The monks - who have been spearheading the protests - have been handing out pictures of Burmese independence hero Aung San, the deceased father of detained opposition leader Aung San Suu Kyi. They are also carrying flags, including some bearing the image of a fighting peacock used by students during the 1988 pro-democracy uprising, witnesses told Reuters news agency. Students were also openly marching yesterday. The junta, which violently repressed the 1988 protests killing some 3,000 people, finally broke its silence over the mounting protests late on Monday, saying that it was ready to "take action" against the monks. It repeated its warning in state media on Tuesday, ordering monks not to get involved in politics and accusing them of allowing themselves to be manipulated by the foreign media.


The Dalai Lama, has given his backing to the monks' call for freedom and democracy.

28 March 2007

A paranoid regime unveils its new capital

From the BBC news report on the new capital

The outside world has got its first glimpse of the secret capital Burma is building deep in the jungle according to a report in today’s .

In 2005, the ruling military junta announced that the capital was moving from Rangoon, to an area of malaria-infested jungle 250 miles inland. At the time it was still served by steam trains. Yesterday foreign journalists were finally allowed to see the new city, Naypyidaw, at the annual Armed Forces Day parade. And they also got a rare glimpse of the junta's elusive chief, General Than Shwe, the man who rules the destiny of millions of Burmese.

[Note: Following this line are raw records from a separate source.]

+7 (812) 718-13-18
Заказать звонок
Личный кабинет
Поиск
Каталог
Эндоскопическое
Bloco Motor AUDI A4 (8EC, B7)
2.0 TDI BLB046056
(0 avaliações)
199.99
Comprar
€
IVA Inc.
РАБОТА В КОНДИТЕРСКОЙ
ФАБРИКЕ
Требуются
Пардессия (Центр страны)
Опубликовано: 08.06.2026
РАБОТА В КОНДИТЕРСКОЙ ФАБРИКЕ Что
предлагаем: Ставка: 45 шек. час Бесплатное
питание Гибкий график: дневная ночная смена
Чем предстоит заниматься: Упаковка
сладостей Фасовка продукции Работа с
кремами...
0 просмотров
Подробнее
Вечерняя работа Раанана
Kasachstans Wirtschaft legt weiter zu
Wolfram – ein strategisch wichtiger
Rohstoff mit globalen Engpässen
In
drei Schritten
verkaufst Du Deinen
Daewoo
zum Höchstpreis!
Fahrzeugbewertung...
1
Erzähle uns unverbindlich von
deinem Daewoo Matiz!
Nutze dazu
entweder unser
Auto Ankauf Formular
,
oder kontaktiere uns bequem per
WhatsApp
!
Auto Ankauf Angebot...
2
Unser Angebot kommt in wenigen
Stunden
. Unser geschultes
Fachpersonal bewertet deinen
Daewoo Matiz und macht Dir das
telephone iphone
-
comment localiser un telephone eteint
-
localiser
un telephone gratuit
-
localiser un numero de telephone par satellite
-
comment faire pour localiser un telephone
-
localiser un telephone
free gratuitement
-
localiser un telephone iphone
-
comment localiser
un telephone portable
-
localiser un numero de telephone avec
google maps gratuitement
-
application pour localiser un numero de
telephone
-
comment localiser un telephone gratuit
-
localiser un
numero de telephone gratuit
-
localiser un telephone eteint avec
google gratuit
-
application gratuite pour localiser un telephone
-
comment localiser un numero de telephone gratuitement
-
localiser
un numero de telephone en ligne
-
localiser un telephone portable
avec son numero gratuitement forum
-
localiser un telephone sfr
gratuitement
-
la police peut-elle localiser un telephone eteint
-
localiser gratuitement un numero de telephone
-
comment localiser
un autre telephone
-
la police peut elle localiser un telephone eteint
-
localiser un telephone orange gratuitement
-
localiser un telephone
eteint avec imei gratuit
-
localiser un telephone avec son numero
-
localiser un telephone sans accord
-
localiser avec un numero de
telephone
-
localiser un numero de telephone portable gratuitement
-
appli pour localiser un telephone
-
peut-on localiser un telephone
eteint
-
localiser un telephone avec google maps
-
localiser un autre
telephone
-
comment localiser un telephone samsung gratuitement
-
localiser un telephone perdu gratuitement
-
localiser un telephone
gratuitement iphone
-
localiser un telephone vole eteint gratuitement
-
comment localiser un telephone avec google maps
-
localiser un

What they found was a planned city on a large scale. The parade ground where Than Shwe addressed the troops is huge, and overlooked by three 33-foot high statues of the country's most famous kings. According to reports, the city is spread out so that buildings are divided by huge empty spaces.

All the hotels are grouped together in a single area called the "hotel zone". Across an expanse of empty land, apartment blocks are being built for bureaucrats who are being forced to move to the new city, painted in incongruous pastel shades. In the "government zone", ministries are several miles apart from each other. Most bizarre of all is the "military zone", said by reporters who were in the city yesterday to be a fortress. The roads have been made extra wide so they can double as military runways. There are anti-aircraft guns and missile silos. It is in the midst of this security that General Than Shwe lives, now cut off from the rest of the country, as well as the outside world.

Nobody really knows why General Than Shwe decided to move the capital to Naypyidaw. The official version is that Rangoon had become too crowded and congested, but nobody believes that. Some in Burma say the move was prompted by the advice of the general's favourite astrologer. Burma's leader is notoriously superstitious, like the former dictator Ne Win, who had banknotes printed in absurd denominations because he insisted that they all be divisible by his lucky number, nine.

But others have suggested it may have had more to do with a burst of rhetoric against the junta from the US at the time. With the US Secretary of State Condoleezza Rice sounding threatening, the junta may have looked west towards Iraq and decided to plan for the worst. Naypyidaw appears to be purpose-built to be easily defended - and is far harder to attack than coastal Rangoon.

An Indian journalist who managed to get inside Naypyidaw ahead of other foreigners last month, Siddharth Varadarajan, has another theory. The city, he wrote in Himal South Asian magazine, "will not fall to an urban upheaval easily. It has no city centre, no confined public space where even a crowd of several thousand people could make a visual - let alone political - impression. Naypyidaw... is the ultimate insurance against regime change, a masterpiece of urban planning designed to defeat any putative 'colour revolution' - not by tanks and water cannons, but by geometry and cartography."

Looking at Mr Varagajan’s photo’s of the new city Click here to see his photos) , I think he may have hit the nail on the head – a city purpose built to stifle dissent. The new capital is the folly of a brutal and paranoid regime whose acts are sadly largely ignored by the world.